* [TASK GOAL]: Each record should be written out exactly as given.

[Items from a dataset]
□ □ □ □ □ □ □
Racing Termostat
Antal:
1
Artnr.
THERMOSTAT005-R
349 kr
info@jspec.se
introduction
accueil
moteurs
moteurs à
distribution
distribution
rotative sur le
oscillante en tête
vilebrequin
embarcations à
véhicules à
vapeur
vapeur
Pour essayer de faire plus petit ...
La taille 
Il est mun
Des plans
□ □ □ □ □ □ □
* [ANSWER BOX]:
Racing Termostat
Antal:
1
Artnr.
THERMOSTAT005-R
349 kr
info@jspec.se
introduction
accueil
moteurs
moteurs à
distribution
distribution
rotative sur le
oscillante en tête
vilebrequin
embarcations à
véhicules à
vapeur
vapeur
Pour essayer de faire plus petit ...
La taille 
Il est mun
Des plans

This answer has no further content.